Informações extraídas:
# # # # # # #

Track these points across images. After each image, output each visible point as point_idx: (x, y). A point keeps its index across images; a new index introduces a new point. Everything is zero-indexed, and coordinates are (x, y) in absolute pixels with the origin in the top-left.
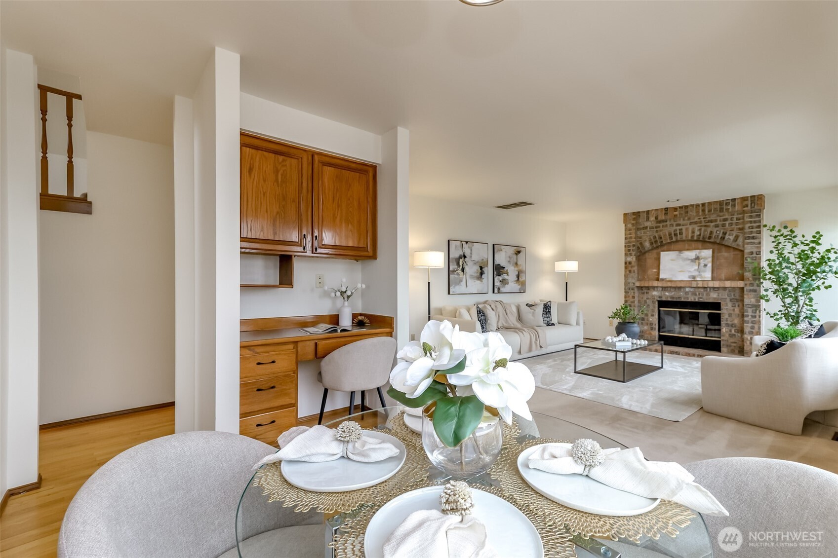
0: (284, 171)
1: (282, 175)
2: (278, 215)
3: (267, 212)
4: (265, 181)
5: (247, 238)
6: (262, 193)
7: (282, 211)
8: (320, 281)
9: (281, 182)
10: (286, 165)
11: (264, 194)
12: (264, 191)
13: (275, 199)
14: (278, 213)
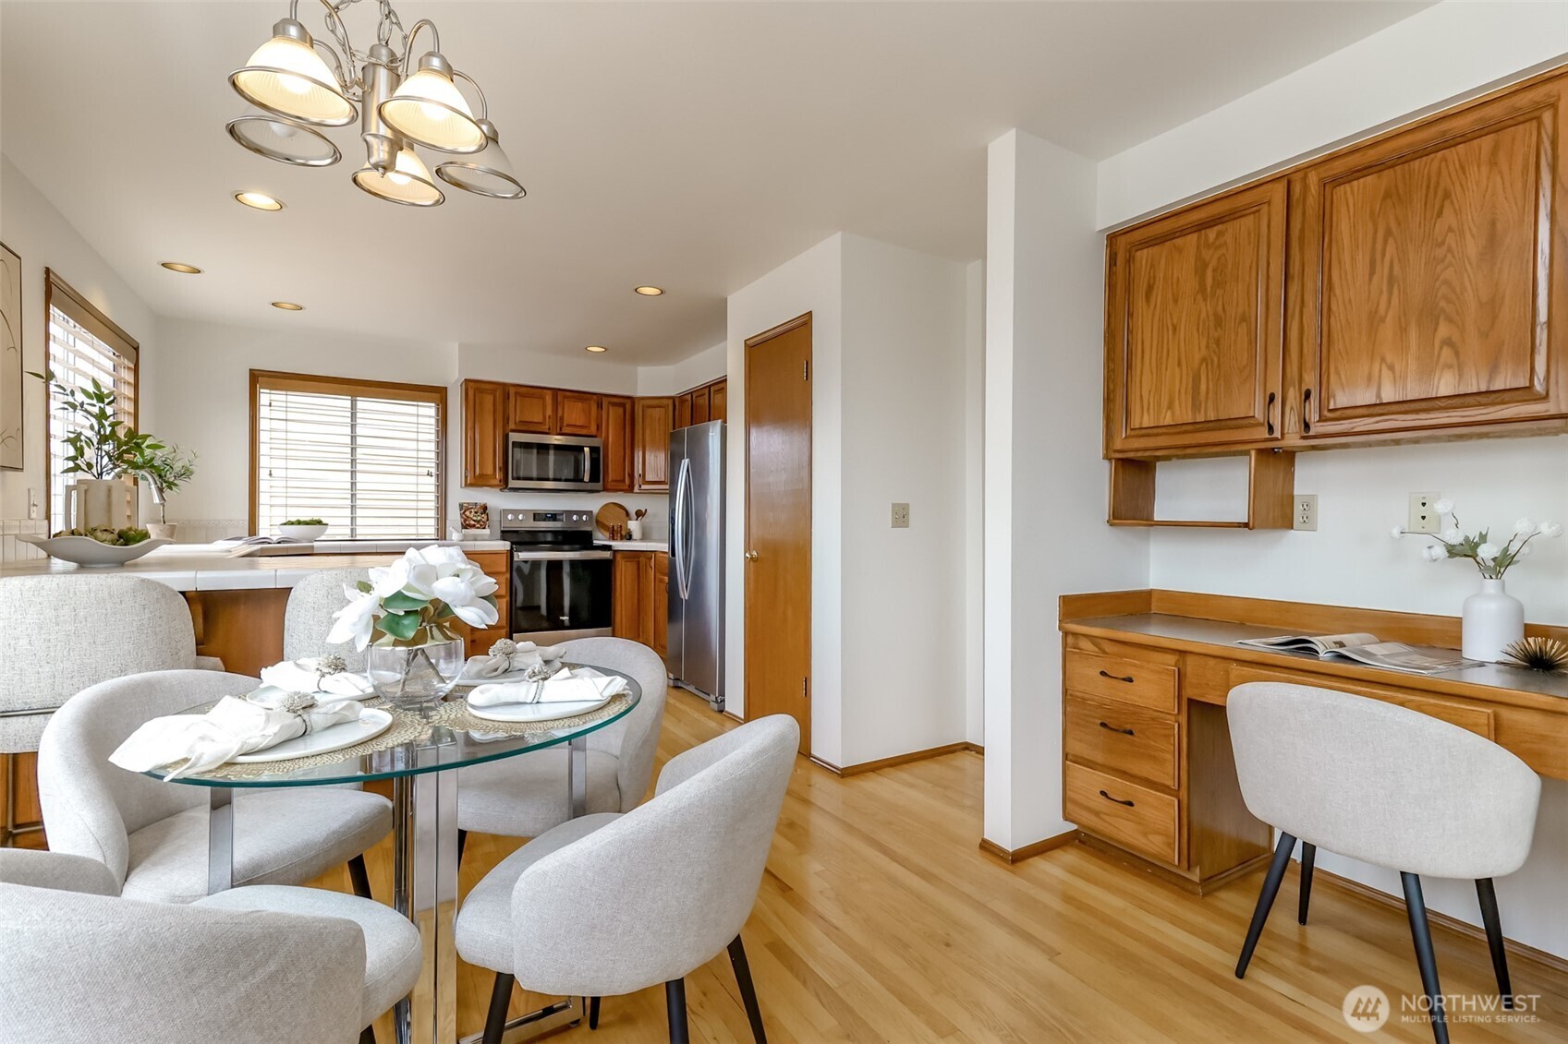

# # # # # # #

Detalhes do problema:
Devolva a listagem inteira linha por linha, sem alterar nada, mas deixe de fora as imagens.

Resposta:
Track these points across images. After each image, output each visible point as point_idx: (x, y). A point keeps its index across images; a new index introduces a new point. Everything is zero-indexed, and coordinates are (x, y) in absolute pixels with the origin in the top-left.
0: (284, 171)
1: (282, 175)
2: (278, 215)
3: (267, 212)
4: (265, 181)
5: (247, 238)
6: (262, 193)
7: (282, 211)
8: (320, 281)
9: (281, 182)
10: (286, 165)
11: (264, 194)
12: (264, 191)
13: (275, 199)
14: (278, 213)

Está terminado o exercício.